Eventually, Zolt Levay tells it like it is,
“At this point it’s a matter of experimentation…and this is kind of where we shift over from being in the science realm to more being in the art realm. So there’s a lot of more subjective choices here. We are not talking about photometrically accurate astronomy here. We are not talking about measuring brightnesses of things. We are not talking about measuring positions of things accurately like an astronomer would do. They would be working on the raw data.”
This is good news because my use of these images will be entirely subjective.
Reckless as I am, I use all of my self-restraint to refrain from clicking the 32-bit per channel option. Mr. Levay assures me 16-bit is plenty and 8-bit with artifacts sounds like an artsy option for another time.

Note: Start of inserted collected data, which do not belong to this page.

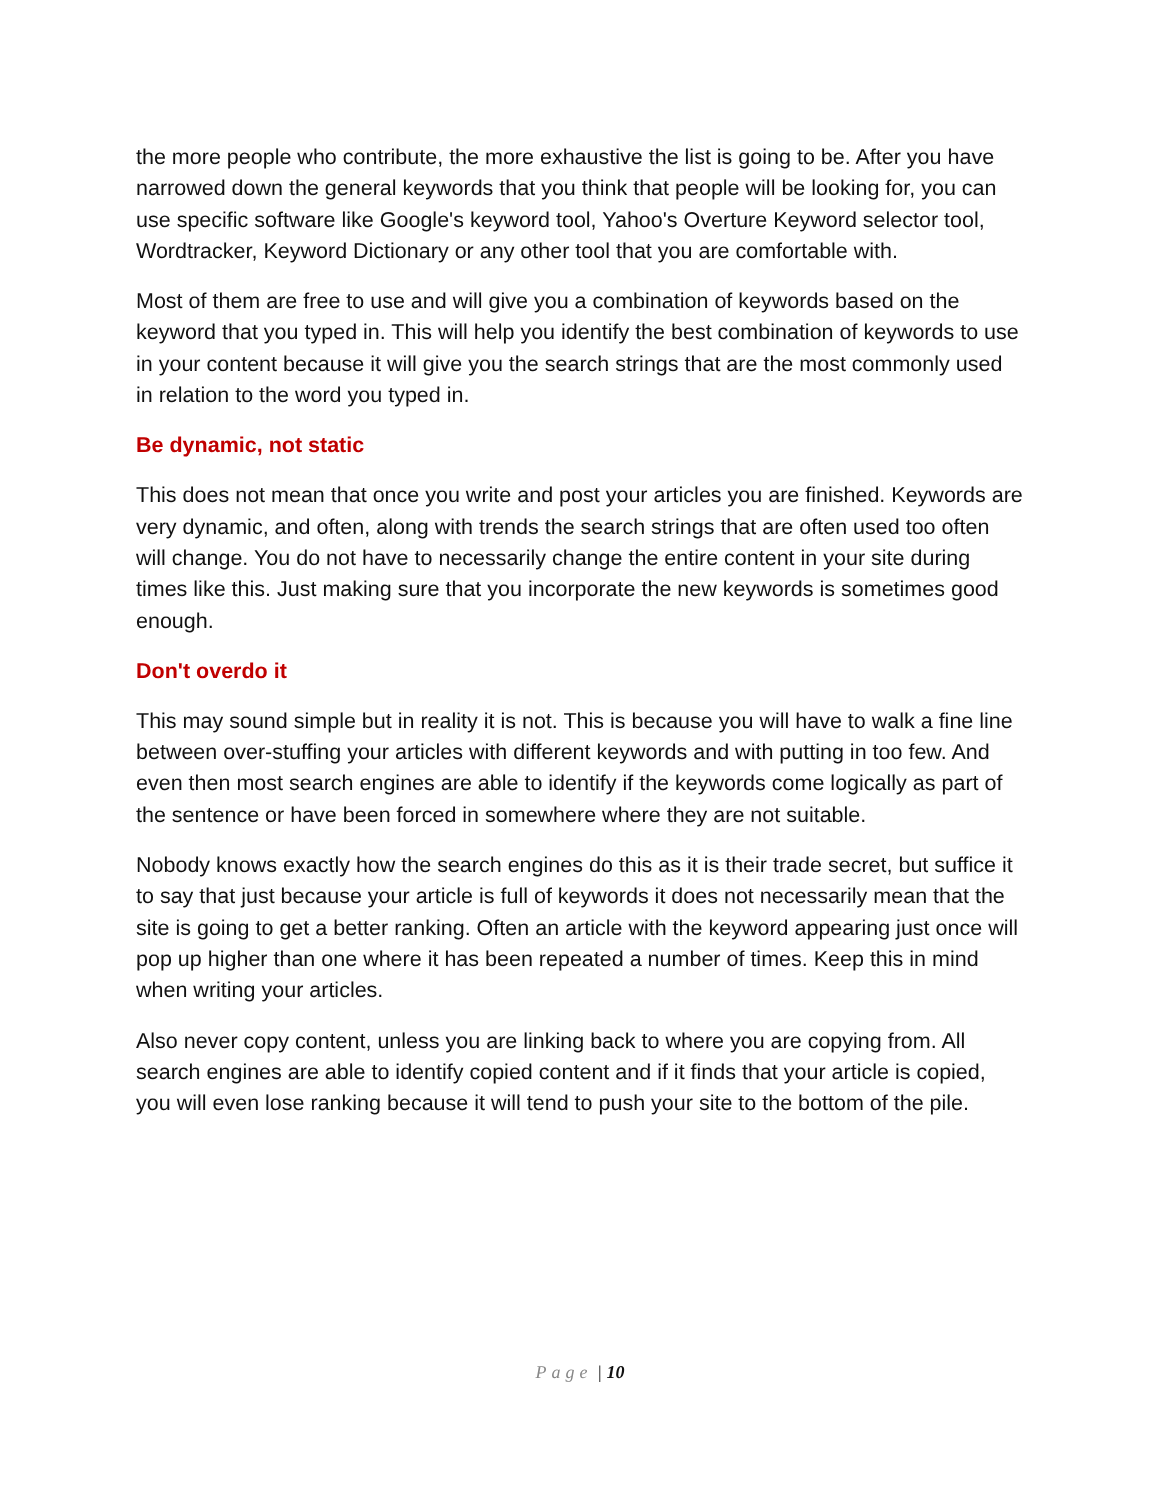the more people who contribute, the more exhaustive the list is going to be. After you have narrowed down the general keywords that you think that people will be looking for, you can use specific software like Google's keyword tool, Yahoo's Overture Keyword selector tool, Wordtracker, Keyword Dictionary or any other tool that you are comfortable with.
Most of them are free to use and will give you a combination of keywords based on the keyword that you typed in. This will help you identify the best combination of keywords to use in your content because it will give you the search strings that are the most commonly used in relation to the word you typed in.
Be dynamic, not static
This does not mean that once you write and post your articles you are finished. Keywords are very dynamic, and often, along with trends the search strings that are often used too often will change. You do not have to necessarily change the entire content in your site during times like this. Just making sure that you incorporate the new keywords is sometimes good enough.
Don't overdo it
This may sound simple but in reality it is not. This is because you will have to walk a fine line between over-stuffing your articles with different keywords and with putting in too few. And even then most search engines are able to identify if the keywords come logically as part of the sentence or have been forced in somewhere where they are not suitable.
Nobody knows exactly how the search engines do this as it is their trade secret, but suffice it to say that just because your article is full of keywords it does not necessarily mean that the site is going to get a better ranking. Often an article with the keyword appearing just once will pop up higher than one where it has been repeated a number of times. Keep this in mind when writing your articles.
Also never copy content, unless you are linking back to where you are copying from. All search engines are able to identify copied content and if it finds that your article is copied, you will even lose ranking because it will tend to push your site to the bottom of the pile.
Page | 10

FITS Liberator 3 crashes anyway.
By now I am flustered because the file they were working with in the tutorial had three layers and I grabbed a file with only one layer. I look back at the file server and see that the veil nebula target comes in FOUR different files. None of them are labeled R, B, or G. I have no idea which three to pick.
I watch another FITS Liberator tutorial.
This is no help. I realize I am missing a lot of vital information. I’m stuck. It’s time to try another resource. I do another search for “space image editing tutorial”.
This time I hit pay dirt.
The Planetary Society produced excellent and very thorough Space Image Editing Tutorials by Emily Lakdawalla. I was encouraged because I have followed Emily Lakdawalla on Twitter for years. She is a great science communicator and makes jaw-dropping space images. For her method we don’t need FITS Liberator. She clearly and simply teaches us how to do just about everything in GIMP freeware, or Photoshop. There are about four and a half hours of detailed instruction that will make you a well-informed amateur.

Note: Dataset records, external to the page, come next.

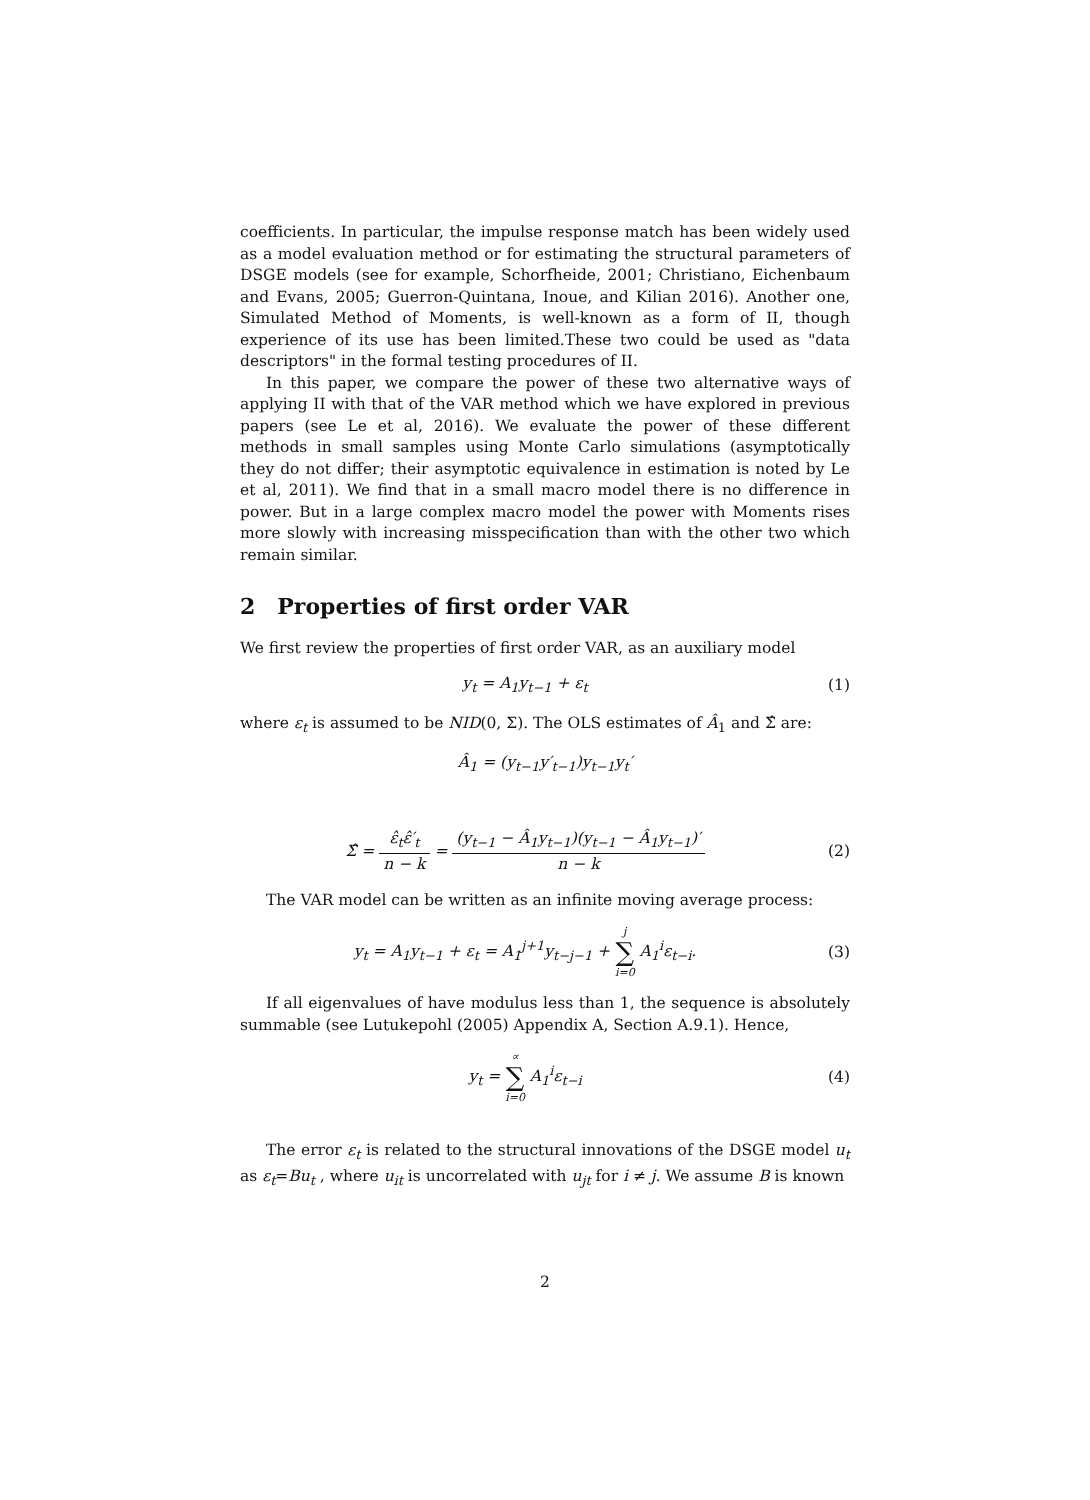coefficients. In particular, the impulse response match has been widely used as a model evaluation method or for estimating the structural parameters of DSGE models (see for example, Schorfheide, 2001; Christiano, Eichenbaum and Evans, 2005; Guerron-Quintana, Inoue, and Kilian 2016). Another one, Simulated Method of Moments, is well-known as a form of II, though experience of its use has been limited.These two could be used as "data descriptors" in the formal testing procedures of II.
In this paper, we compare the power of these two alternative ways of applying II with that of the VAR method which we have explored in previous papers (see Le et al, 2016). We evaluate the power of these different methods in small samples using Monte Carlo simulations (asymptotically they do not differ; their asymptotic equivalence in estimation is noted by Le et al, 2011). We find that in a small macro model there is no difference in power. But in a large complex macro model the power with Moments rises more slowly with increasing misspecification than with the other two which remain similar.
2 Properties of first order VAR
We first review the properties of first order VAR, as an auxiliary model
y<sub>t</sub> = A<sub>1</sub>y<sub>t−1</sub> + ε<sub>t</sub> (1)
where ε<sub>t</sub> is assumed to be NID(0, Σ). The OLS estimates of Â<sub>1</sub> and Σ̂ are:
Â<sub>1</sub> = (y<sub>t−1</sub>y′<sub>t−1</sub>)y<sub>t−1</sub>y<sub>t</sub>′
Σ̂ = ε̂<sub>t</sub>ε̂′<sub>t</sub> n − k = (y<sub>t−1</sub> − Â<sub>1</sub>y<sub>t−1</sub>)(y<sub>t−1</sub> − Â<sub>1</sub>y<sub>t−1</sub>)′ n − k
(2)
The VAR model can be written as an infinite moving average process:
y<sub>t</sub> = A<sub>1</sub>y<sub>t−1</sub> + ε<sub>t</sub> = A<sub>1</sub><sup>j+1</sup>y<sub>t−j−1</sub> + j ∑ i=0 A<sub>1</sub><sup>i</sup>ε<sub>t−i</sub>.
(3)
If all eigenvalues of have modulus less than 1, the sequence is absolutely summable (see Lutukepohl (2005) Appendix A, Section A.9.1). Hence,
y<sub>t</sub> = ∝ ∑ i=0 A<sub>1</sub><sup>i</sup>ε<sub>t−i</sub> (4)
The error ε<sub>t</sub> is related to the structural innovations of the DSGE model u<sub>t</sub> as ε<sub>t</sub>=Bu<sub>t</sub> , where u<sub>it</sub> is uncorrelated with u<sub>jt</sub> for i ≠ j. We assume B is known
2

The most important thing that Emily Lakdawalla explains is that most of the space cameras are taking pictures in small slices of light wavelengths. To make beautiful, human eye-pleasing images you have to choose and combine files from different color filters–that usually approximate to red, blue or green–to get something that looks natural. Many of the space exploration agencies are kind and indicate which frequency they captured in the file name. A file capturing a red wavelength might have the number 670 or thereabouts in it. An invisible-to-us ultraviolet shot would be tagged somewhere in the 300s.
She then demonstrates how to fix each file, align them, and combine them to make pretty pictures. She emphasizes that a lot of the science is done in the black and white data. Combining the images is done for us to be able to view and appreciate them in the way we are used to.
We are led on a tour of some of the richest sources of raw space image files as of 2009 when these tutorials were produced. She reminds us that even though all of these files are common domain and available to use, it is important to credit the space agency or mission responsible for bringing us these images. Lakdawalla points out the differences in image taking equipment and idiosyncrasies of file naming and processing challenges for each.
Finally, she points out, if you are pressed for time, lots of the most dramatic images have already been processed for us and uploaded in ginormous image .tiff files to many of these servers. Just sitting there. Waiting for us to do unspeakable art things to them.
That said, you have a lot more creative possibilities when you manipulate the raw images. For example, it might be cool looking to choose not to align features and oversaturate all the layers. Or you might decide to combine only two layers and make a moon in one of the Pantone colors of the year, convert the file to CMYK, and print a throw pillow.
From 9.7 AU to your sofa. Abomination.